Exercise instructions » Can you transcribe the data exactly? Leave the pictures out.

===

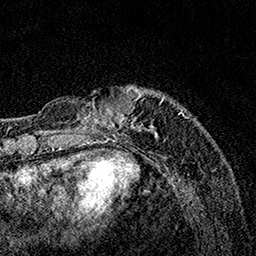
Breast MRI, one axial slice. Position 31 of 160 along the scan axis. Cropped to one breast. Dynamic contrast-enhanced series, time point 2 of 7 at this slice position (early post-contrast). 1.5 T. TE 3.5 ms, TR 7.2 ms. 1 mm slice thickness. 256 × 256 image matrix, field of view 165 × 165 mm. Female patient.
Annotated regions visible in this slice (semi-automatically segmented with operator editing):
- enhancing-tissue mask used for the functional tumour volume (all voxels passing the contrast-enhancement thresholds inside the analysis volume; usually the tumour): bounding box [x1, y1, x2, y2] px = [69, 86, 185, 135]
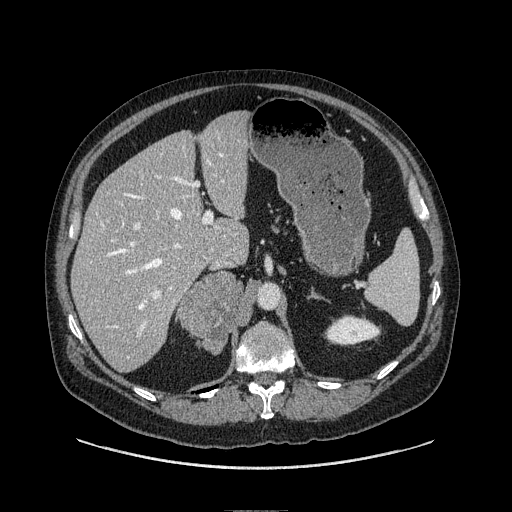
Contrast-enhanced abdominal CT, one axial slice; position 60 of 149 along the scan axis; soft-tissue window (W 400 / L 40 HU); 512 × 512 image matrix, field of view 440 × 440 mm. Male patient. Case-level facts recorded for this patient, not image findings: diagnosis: adrenocortical carcinoma; tumour side: right adrenal; tumour size at pathology: 7.5 cm; Ki-67 index: 15 %; stage (as recorded): 2.
Annotated regions visible in this slice (semi-automatic segmentation, software-assisted and operator-edited):
- mass: bounding box (x1, y1, x2, y2) in pixels: (180, 274, 244, 353)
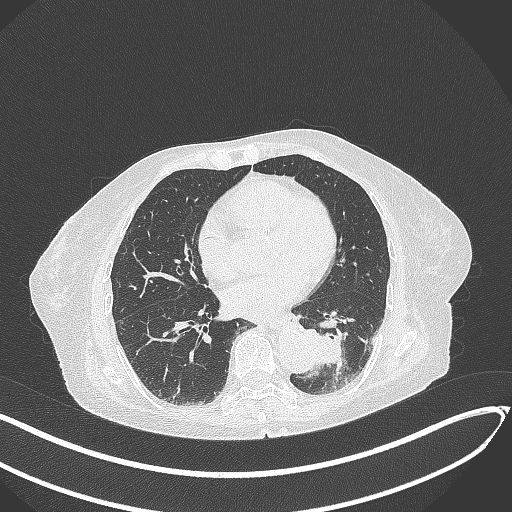
Chest CT, one axial slice; slice 101 of 324 in the series (ordered by position); reconstruction kernel B70f; lung window (W 1500 / L -600 HU); 1 mm slice thickness; 512 × 512 image matrix, field of view 400 × 400 mm. Female patient, age 82 years. Case-level facts recorded for this patient, not image findings: clinical TNM (as recorded): T1b N0 M1.
Structures marked on this image (bounding box drawn by a radiologist):
- lung tumour (recorded histology: adenocarcinoma): bounding box <298,324,354,374> (left, top, right, bottom; pixels)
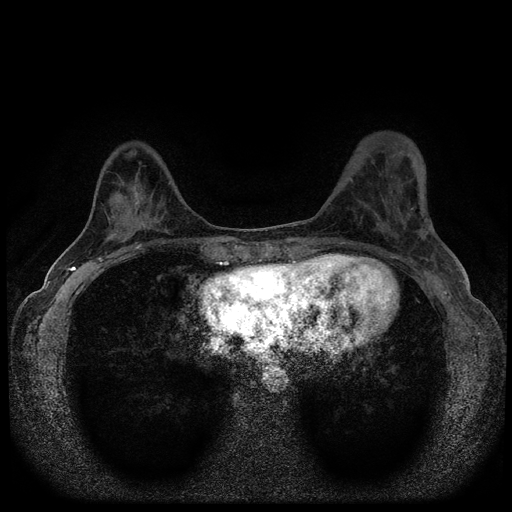
Breast MRI (dynamic contrast-enhanced, multi-phase), one axial slice. Slice 36 of 116 in the series (ordered by position). Dynamic contrast-enhanced series, time point 2 of 5 at this slice position (early post-contrast). 1.5 T. TE 2.7 ms, TR 5.6 ms. 512 × 512 image matrix. Patient: female, 40 years.
Outlined on this slice (semi-automatic segmentation, software-assisted and operator-edited):
- breast lesion (labelled benign in the annotation): bounding box (x1, y1, x2, y2) in pixels: (131, 189, 144, 207)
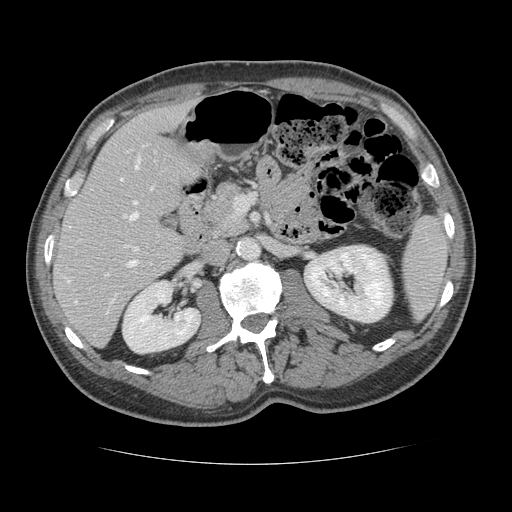
Contrast-enhanced abdominal CT, one axial slice; position 66 of 134 along the scan axis; reconstruction kernel STANDARD; intravenous contrast given; soft-tissue window (W 400 / L 40 HU); 2.5 mm slice thickness; 512 × 512 image matrix, field of view 377 × 377 mm. Case-level facts recorded for this patient, not image findings: patient: male, age 39 years at operation; diagnosis: colorectal cancer liver metastases, imaged before liver resection; multiple liver metastases: yes.
Annotated regions visible in this slice (manually delineated by an expert):
- hepatic veins: box from (x=68, y=157) to (x=153, y=303) px
- liver: (x=55, y=106)–(x=203, y=345)
- planned liver remnant (the part of the liver to remain after resection): (x=55, y=105)–(x=203, y=335)
- portal vein (with intrahepatic branches): (x=123, y=214)–(x=137, y=267)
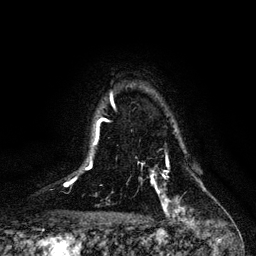
Breast MRI, one axial slice. Slice 86 of 128 in the series (ordered by position). Cropped to one breast. Dynamic contrast-enhanced series, time point 2 of 6 at this slice position (early post-contrast). 3 T. TE 4.2 ms, TR 7.9 ms. 256 × 256 image matrix, field of view 170 × 170 mm. Female patient.
Structures marked on this image (semi-automatic segmentation, software-assisted and operator-edited):
- enhancing-tissue mask used for the functional tumour volume (all voxels passing the contrast-enhancement thresholds inside the analysis volume; usually the tumour): bounding box [x1, y1, x2, y2] px = [138, 161, 184, 211]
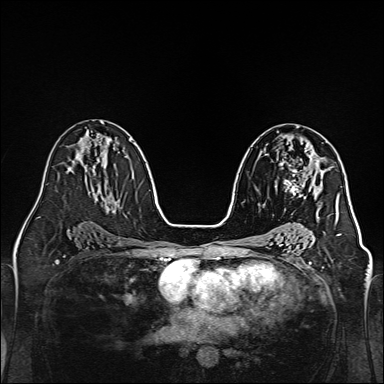
Breast MRI, one axial slice. Position 80 of 160 along the scan axis. Dynamic contrast-enhanced series, time point 2 of 7 at this slice position (early post-contrast). 1.5 T. TE 2.3 ms, TR 5.2 ms. 1 mm slice thickness. 384 × 384 image matrix, field of view 320 × 320 mm. Female patient.
Structures marked on this image (semi-automatically segmented with operator editing):
- enhancing-tissue mask used for the functional tumour volume (all voxels passing the contrast-enhancement thresholds inside the analysis volume; usually the tumour): bounding box (x1, y1, x2, y2) in pixels: (275, 144, 320, 198)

===

Output of the exercise »
Breast MRI, one axial slice. Position 31 of 160 along the scan axis. Cropped to one breast. Dynamic contrast-enhanced series, time point 2 of 7 at this slice position (early post-contrast). 1.5 T. TE 3.5 ms, TR 7.2 ms. 1 mm slice thickness. 256 × 256 image matrix, field of view 165 × 165 mm. Female patient.
Annotated regions visible in this slice (semi-automatically segmented with operator editing):
- enhancing-tissue mask used for the functional tumour volume (all voxels passing the contrast-enhancement thresholds inside the analysis volume; usually the tumour): bounding box [x1, y1, x2, y2] px = [69, 86, 185, 135]
Contrast-enhanced abdominal CT, one axial slice; position 60 of 149 along the scan axis; soft-tissue window (W 400 / L 40 HU); 512 × 512 image matrix, field of view 440 × 440 mm. Male patient. Case-level facts recorded for this patient, not image findings: diagnosis: adrenocortical carcinoma; tumour side: right adrenal; tumour size at pathology: 7.5 cm; Ki-67 index: 15 %; stage (as recorded): 2.
Annotated regions visible in this slice (semi-automatic segmentation, software-assisted and operator-edited):
- mass: bounding box (x1, y1, x2, y2) in pixels: (180, 274, 244, 353)
Chest CT, one axial slice; slice 101 of 324 in the series (ordered by position); reconstruction kernel B70f; lung window (W 1500 / L -600 HU); 1 mm slice thickness; 512 × 512 image matrix, field of view 400 × 400 mm. Female patient, age 82 years. Case-level facts recorded for this patient, not image findings: clinical TNM (as recorded): T1b N0 M1.
Structures marked on this image (bounding box drawn by a radiologist):
- lung tumour (recorded histology: adenocarcinoma): bounding box <298,324,354,374> (left, top, right, bottom; pixels)
Breast MRI (dynamic contrast-enhanced, multi-phase), one axial slice. Slice 36 of 116 in the series (ordered by position). Dynamic contrast-enhanced series, time point 2 of 5 at this slice position (early post-contrast). 1.5 T. TE 2.7 ms, TR 5.6 ms. 512 × 512 image matrix. Patient: female, 40 years.
Outlined on this slice (semi-automatic segmentation, software-assisted and operator-edited):
- breast lesion (labelled benign in the annotation): bounding box (x1, y1, x2, y2) in pixels: (131, 189, 144, 207)
Contrast-enhanced abdominal CT, one axial slice; position 66 of 134 along the scan axis; reconstruction kernel STANDARD; intravenous contrast given; soft-tissue window (W 400 / L 40 HU); 2.5 mm slice thickness; 512 × 512 image matrix, field of view 377 × 377 mm. Case-level facts recorded for this patient, not image findings: patient: male, age 39 years at operation; diagnosis: colorectal cancer liver metastases, imaged before liver resection; multiple liver metastases: yes.
Annotated regions visible in this slice (manually delineated by an expert):
- hepatic veins: box from (x=68, y=157) to (x=153, y=303) px
- liver: (x=55, y=106)–(x=203, y=345)
- planned liver remnant (the part of the liver to remain after resection): (x=55, y=105)–(x=203, y=335)
- portal vein (with intrahepatic branches): (x=123, y=214)–(x=137, y=267)
Breast MRI, one axial slice. Slice 86 of 128 in the series (ordered by position). Cropped to one breast. Dynamic contrast-enhanced series, time point 2 of 6 at this slice position (early post-contrast). 3 T. TE 4.2 ms, TR 7.9 ms. 256 × 256 image matrix, field of view 170 × 170 mm. Female patient.
Structures marked on this image (semi-automatic segmentation, software-assisted and operator-edited):
- enhancing-tissue mask used for the functional tumour volume (all voxels passing the contrast-enhancement thresholds inside the analysis volume; usually the tumour): bounding box [x1, y1, x2, y2] px = [138, 161, 184, 211]
Breast MRI, one axial slice. Position 80 of 160 along the scan axis. Dynamic contrast-enhanced series, time point 2 of 7 at this slice position (early post-contrast). 1.5 T. TE 2.3 ms, TR 5.2 ms. 1 mm slice thickness. 384 × 384 image matrix, field of view 320 × 320 mm. Female patient.
Structures marked on this image (semi-automatically segmented with operator editing):
- enhancing-tissue mask used for the functional tumour volume (all voxels passing the contrast-enhancement thresholds inside the analysis volume; usually the tumour): bounding box (x1, y1, x2, y2) in pixels: (275, 144, 320, 198)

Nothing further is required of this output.